Mac Pros will see the most, along-side Xservers. Nehalem based systems and onward by default will see a big shot in the arm because Intel has worked hard to make sure it's architecture is flexible and accessible to such tools.

AMD have done the same sort of work for their CPUs and GPUs.

But as you noted, the more Cores, the merrier, especially in cluster based, distributed grid environments.
 
Nice way of confusing threading with Symmetrical multi-processing models. They aren't remotely the same beast.

What?

That's one of the silliest responses that I've seen on these fora - "threading" isn't related to "multi-processing"? Are you kidding?

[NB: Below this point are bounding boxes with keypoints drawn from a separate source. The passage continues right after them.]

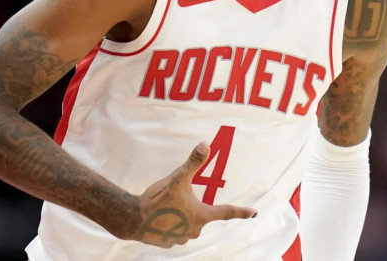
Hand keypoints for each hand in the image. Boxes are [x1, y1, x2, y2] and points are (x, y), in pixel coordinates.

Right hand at [135, 142, 256, 247]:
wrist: (133, 219)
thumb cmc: (157, 199)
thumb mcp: (178, 178)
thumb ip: (193, 163)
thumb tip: (205, 145)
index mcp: (201, 216)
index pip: (227, 212)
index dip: (241, 212)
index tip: (254, 213)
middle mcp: (194, 230)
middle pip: (201, 215)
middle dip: (192, 206)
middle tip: (175, 197)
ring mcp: (181, 238)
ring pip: (186, 223)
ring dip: (179, 215)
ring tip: (164, 206)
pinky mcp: (168, 242)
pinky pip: (173, 230)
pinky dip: (169, 222)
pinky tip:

While, of course, you can use threaded programming models on a uni-core machine - it's on a multi-core system that threading is what fundamentally exposes parallelism within a single process context.

And, by the way, none of your arguments address my position that OpenCL/GrandCentral don't bring anything new to the multi-core table - they simplify things, not bring new capabilities.
_____

Please, also note that my last few posts here have not meant to knock OpenCL/GrandCentral per se -- I've been trying to point out that for most people, on most applications, on most systems already sold - ICL/GC won't make a noticeable improvement in the speed of their systems.